Following is the plot of the first row values.

plt.xlabel("Simulation Time-step") 


Thankyou so much! I will try this out and I appreciate the help!

Hi @bdina,

Just to elaborate on the internals of a nengo.Node, the Nengo nodes are designed to function as signal generators. That is to say, it functions like a function with one input: the current timestamp t, and produces an output signal. It should be noted that the output signal can be a vector of any dimensionality (a scale would just be a vector with 1 element).

As a shortcut, you can also construct nengo.Nodes by passing it a static output value. In this case, the Nengo backend creates a function like so (note: this is a high level description of what the code is doing, not necessarily an exact representation):

def my_func(t):
    return <static_value>

with nengo.Network() as net:
    my_node = nengo.Node(output=my_func)

and uses it for the node’s output function. Thus, when you created a Nengo node and passed in your entire data timeseries, Nengo considered the entire timeseries as 1 static output vector and just returned that on every simulation timestep.

As @zerone described, if you want your Nengo node to output each item in your time series data instead of the entire thing, you’ll want to encapsulate your time series data into a function, and have that function “parse” your data for you.
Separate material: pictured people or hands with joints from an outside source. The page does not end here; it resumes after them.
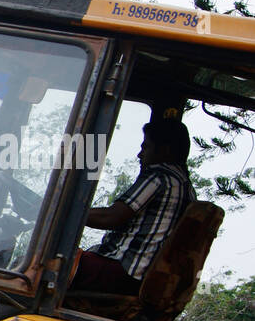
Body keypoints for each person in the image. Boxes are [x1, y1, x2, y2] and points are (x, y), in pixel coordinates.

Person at [70, 116, 195, 295]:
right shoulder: (185, 186)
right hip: (137, 276)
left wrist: (64, 212)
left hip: (122, 270)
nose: (140, 154)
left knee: (41, 262)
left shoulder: (159, 177)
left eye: (146, 147)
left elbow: (111, 217)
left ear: (165, 150)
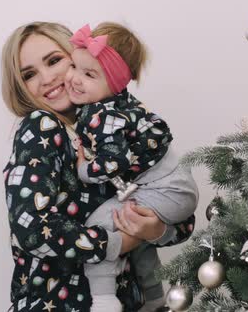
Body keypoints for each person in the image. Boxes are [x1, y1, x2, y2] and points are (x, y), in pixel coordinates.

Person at [1, 22, 195, 312]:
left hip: (126, 300)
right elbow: (32, 229)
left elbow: (172, 205)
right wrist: (118, 243)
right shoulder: (40, 127)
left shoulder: (109, 122)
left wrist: (155, 230)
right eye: (29, 75)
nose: (47, 78)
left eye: (54, 61)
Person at [65, 22, 198, 312]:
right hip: (175, 185)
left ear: (114, 83)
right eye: (74, 66)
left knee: (98, 224)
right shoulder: (119, 106)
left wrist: (83, 169)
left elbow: (115, 162)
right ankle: (154, 298)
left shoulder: (105, 115)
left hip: (168, 189)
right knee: (137, 237)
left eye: (89, 74)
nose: (74, 79)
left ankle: (103, 300)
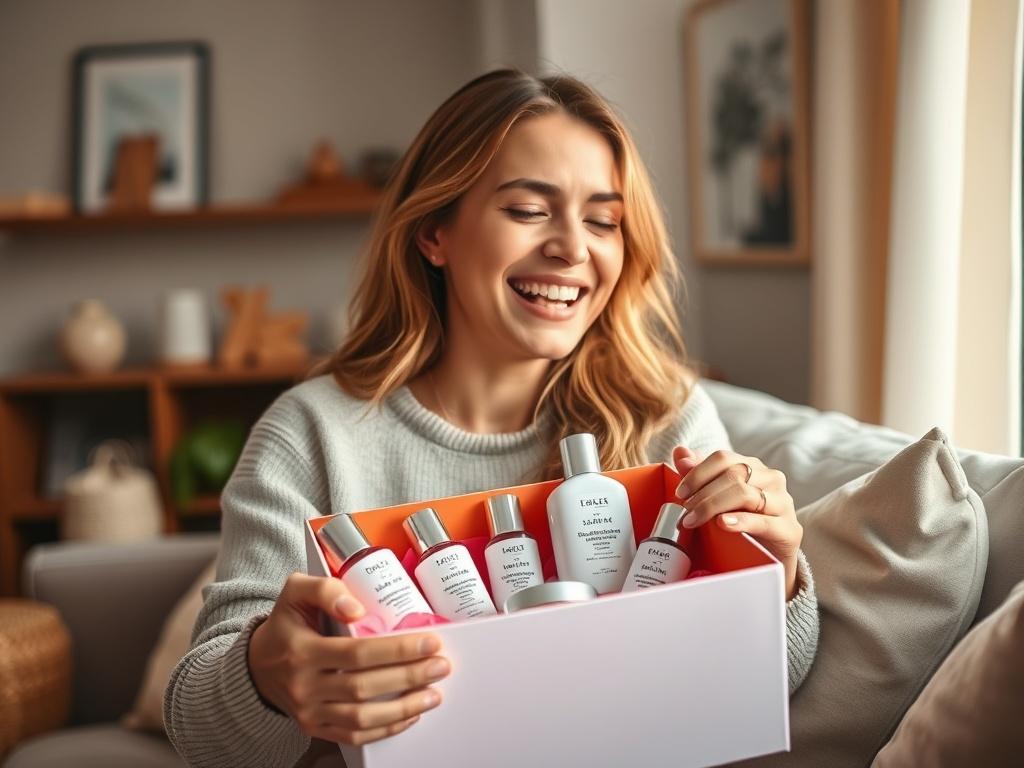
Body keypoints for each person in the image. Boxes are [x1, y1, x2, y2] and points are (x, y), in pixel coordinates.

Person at [164, 69, 819, 768]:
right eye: (529, 210)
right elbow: (204, 738)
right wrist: (268, 672)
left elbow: (768, 682)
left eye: (603, 220)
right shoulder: (312, 435)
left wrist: (773, 575)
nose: (573, 247)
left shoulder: (666, 418)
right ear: (433, 232)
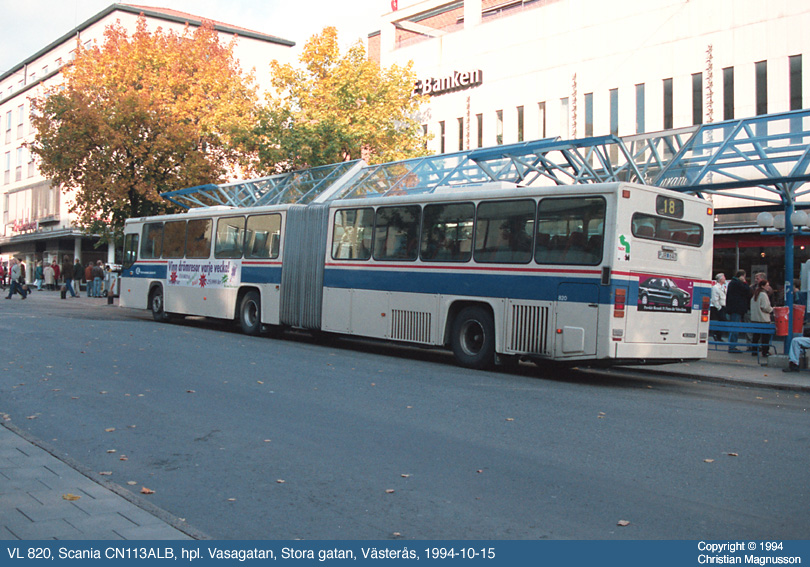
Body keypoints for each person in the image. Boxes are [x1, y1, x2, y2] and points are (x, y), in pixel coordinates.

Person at [725, 270, 751, 352]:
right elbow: (747, 290)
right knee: (735, 327)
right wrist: (745, 282)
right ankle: (732, 346)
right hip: (736, 308)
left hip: (734, 308)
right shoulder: (737, 284)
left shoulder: (732, 283)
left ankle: (732, 345)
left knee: (734, 327)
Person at [749, 278, 774, 357]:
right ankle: (765, 351)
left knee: (756, 336)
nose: (768, 287)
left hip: (755, 318)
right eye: (767, 285)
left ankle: (754, 351)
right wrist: (772, 309)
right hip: (763, 318)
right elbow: (765, 307)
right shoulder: (763, 294)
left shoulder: (755, 294)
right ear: (763, 286)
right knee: (765, 337)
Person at [710, 273, 727, 340]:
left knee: (722, 321)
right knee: (719, 321)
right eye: (724, 277)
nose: (725, 279)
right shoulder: (715, 287)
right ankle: (716, 335)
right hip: (716, 307)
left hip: (722, 306)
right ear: (720, 279)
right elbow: (714, 299)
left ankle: (718, 336)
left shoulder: (723, 288)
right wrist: (719, 307)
The cool thing about nengo.Nodes is that you can use a lambda function to define the output function. For your use case, assuming the data in your dataframe was recorded at samp_freq Hz, the following code should work for you:

with nengo.Network() as net:
    accel_x = nengo.Node(lambda t: df_walking.iloc[0, int(t * samp_freq)])
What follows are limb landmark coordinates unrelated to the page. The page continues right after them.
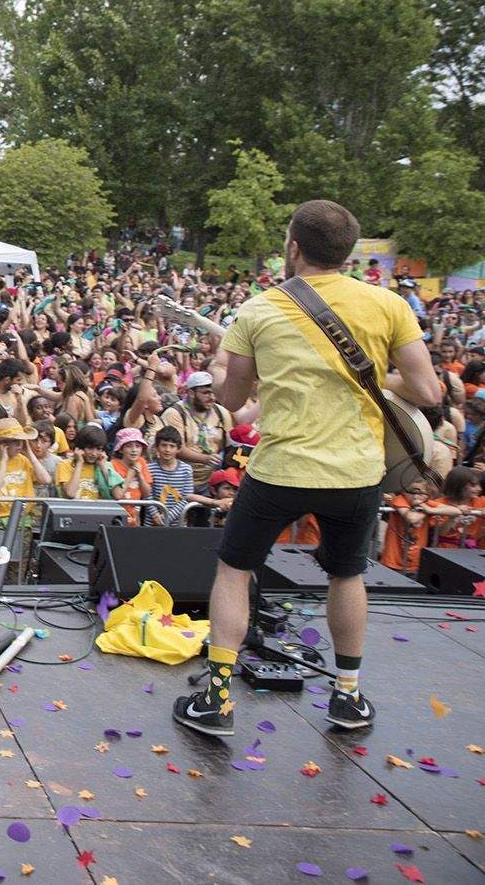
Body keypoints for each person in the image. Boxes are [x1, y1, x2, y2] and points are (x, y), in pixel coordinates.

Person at [174, 200, 442, 739]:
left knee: (234, 570)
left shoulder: (260, 309)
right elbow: (429, 391)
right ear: (346, 251)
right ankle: (347, 697)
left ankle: (218, 700)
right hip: (357, 470)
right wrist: (375, 379)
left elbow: (230, 398)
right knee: (348, 574)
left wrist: (219, 364)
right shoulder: (388, 304)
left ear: (293, 246)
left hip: (280, 468)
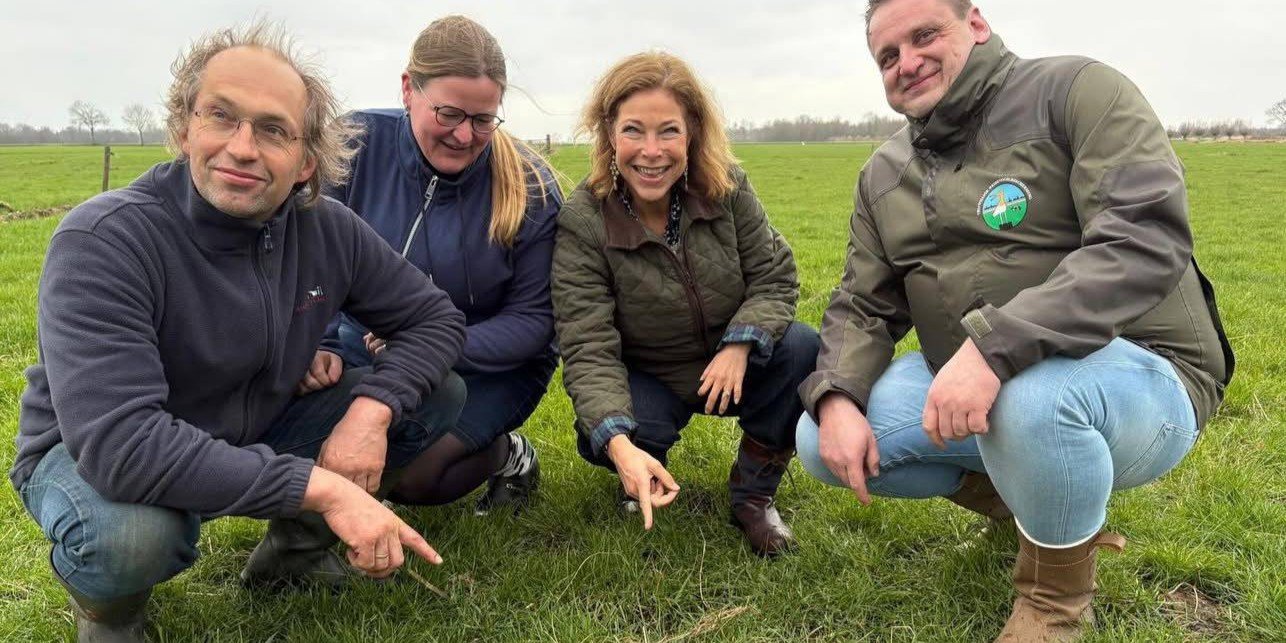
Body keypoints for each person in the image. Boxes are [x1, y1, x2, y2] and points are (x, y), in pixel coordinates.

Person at [11, 22, 469, 641]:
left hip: (248, 422)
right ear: (184, 128)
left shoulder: (326, 228)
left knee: (436, 396)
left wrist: (371, 412)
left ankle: (293, 554)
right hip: (95, 453)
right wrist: (324, 490)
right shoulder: (106, 239)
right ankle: (110, 613)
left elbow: (434, 319)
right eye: (220, 116)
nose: (243, 147)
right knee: (132, 537)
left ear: (308, 160)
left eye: (273, 129)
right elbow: (123, 445)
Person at [794, 1, 1234, 640]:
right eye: (887, 56)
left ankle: (1053, 606)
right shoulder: (883, 174)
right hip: (983, 378)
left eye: (924, 36)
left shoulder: (1077, 90)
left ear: (975, 24)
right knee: (821, 441)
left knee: (1033, 400)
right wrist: (834, 397)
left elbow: (1141, 239)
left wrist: (993, 347)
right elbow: (862, 303)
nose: (906, 63)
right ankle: (1034, 507)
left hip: (1144, 370)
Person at [553, 52, 820, 557]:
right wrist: (617, 440)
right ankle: (638, 469)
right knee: (615, 433)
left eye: (668, 131)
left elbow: (775, 276)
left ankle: (753, 496)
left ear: (693, 132)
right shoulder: (584, 219)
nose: (651, 152)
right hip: (651, 373)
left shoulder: (728, 188)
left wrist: (740, 344)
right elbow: (587, 344)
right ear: (609, 133)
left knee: (803, 348)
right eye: (634, 130)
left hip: (729, 363)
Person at [322, 15, 561, 515]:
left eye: (484, 119)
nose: (464, 135)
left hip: (490, 366)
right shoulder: (351, 147)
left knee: (412, 477)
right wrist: (318, 347)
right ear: (409, 89)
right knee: (317, 445)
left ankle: (506, 454)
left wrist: (428, 347)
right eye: (449, 114)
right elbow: (308, 265)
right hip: (366, 351)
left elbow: (535, 322)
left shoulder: (532, 188)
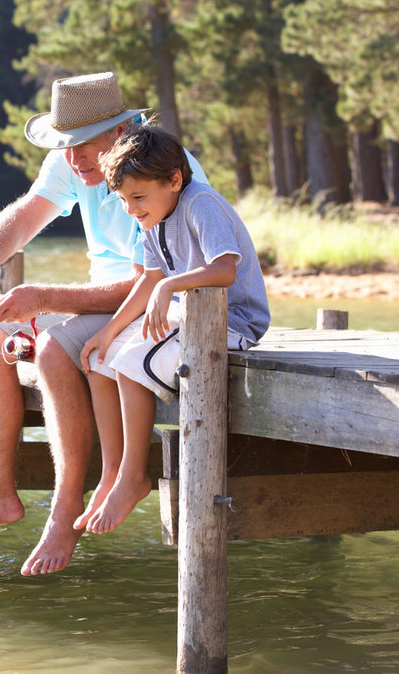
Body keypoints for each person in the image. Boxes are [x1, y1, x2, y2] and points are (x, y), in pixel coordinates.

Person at [0, 72, 208, 575]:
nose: (74, 158)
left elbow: (157, 280)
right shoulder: (73, 162)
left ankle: (64, 514)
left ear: (120, 131)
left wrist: (44, 297)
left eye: (83, 144)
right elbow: (22, 216)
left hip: (159, 307)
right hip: (103, 302)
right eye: (66, 145)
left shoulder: (163, 170)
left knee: (54, 351)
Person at [76, 124, 269, 534]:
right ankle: (115, 470)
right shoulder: (153, 216)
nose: (131, 209)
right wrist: (110, 329)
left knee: (130, 363)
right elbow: (149, 279)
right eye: (124, 200)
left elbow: (224, 269)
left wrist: (170, 285)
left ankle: (133, 477)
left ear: (174, 179)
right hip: (191, 318)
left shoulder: (201, 205)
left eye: (138, 197)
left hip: (233, 322)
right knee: (101, 357)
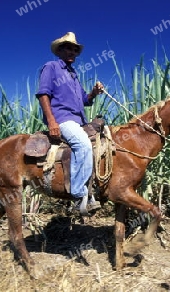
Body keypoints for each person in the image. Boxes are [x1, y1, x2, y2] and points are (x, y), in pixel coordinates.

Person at [36, 32, 103, 215]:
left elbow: (85, 100)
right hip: (63, 118)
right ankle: (79, 196)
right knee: (83, 144)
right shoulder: (51, 67)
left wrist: (94, 93)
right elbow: (43, 94)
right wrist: (52, 122)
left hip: (79, 121)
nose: (72, 51)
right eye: (68, 48)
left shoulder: (73, 75)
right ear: (59, 50)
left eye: (75, 49)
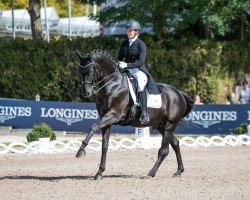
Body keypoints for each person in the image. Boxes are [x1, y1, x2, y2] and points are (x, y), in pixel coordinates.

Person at [117, 20, 159, 124]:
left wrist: (126, 65)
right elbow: (119, 58)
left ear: (136, 32)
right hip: (126, 70)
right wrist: (117, 63)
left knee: (140, 83)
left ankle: (144, 113)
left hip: (138, 70)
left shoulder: (141, 45)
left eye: (131, 31)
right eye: (128, 31)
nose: (129, 32)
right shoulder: (124, 43)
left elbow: (141, 62)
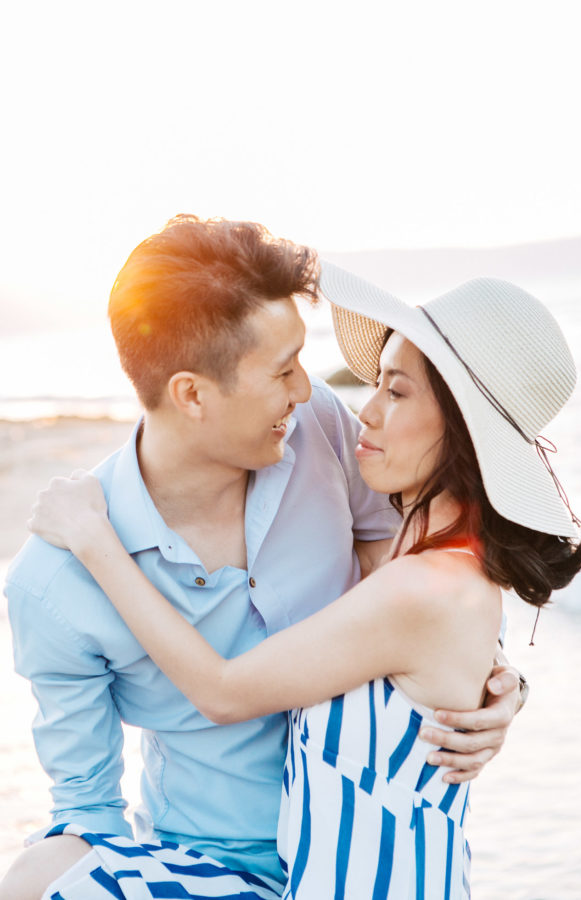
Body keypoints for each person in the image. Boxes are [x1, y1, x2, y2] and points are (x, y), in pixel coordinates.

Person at [2, 220, 520, 900]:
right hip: (211, 871)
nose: (307, 390)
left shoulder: (321, 432)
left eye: (303, 360)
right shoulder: (54, 582)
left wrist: (490, 675)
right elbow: (88, 815)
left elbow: (414, 582)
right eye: (283, 371)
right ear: (191, 395)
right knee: (36, 874)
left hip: (366, 862)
Another thing I should note is that the first Nengo timestep is at t=dt, so you’ll have to adjust your time series data accordingly. Some data assumes the first timestep is at t=0.

1 Like

@xchoo Thanks for the explanation! Yeah it is pretty cool I started incorporating the sample frequency last night. Working on a research project evaluating how Spiking Nets can help with transfer efficiency for imbalanced class data. One of my datasets is a bunch of IMU data with labels. Thanks again this is a really good community hopefully I can contribute more then just questions lol.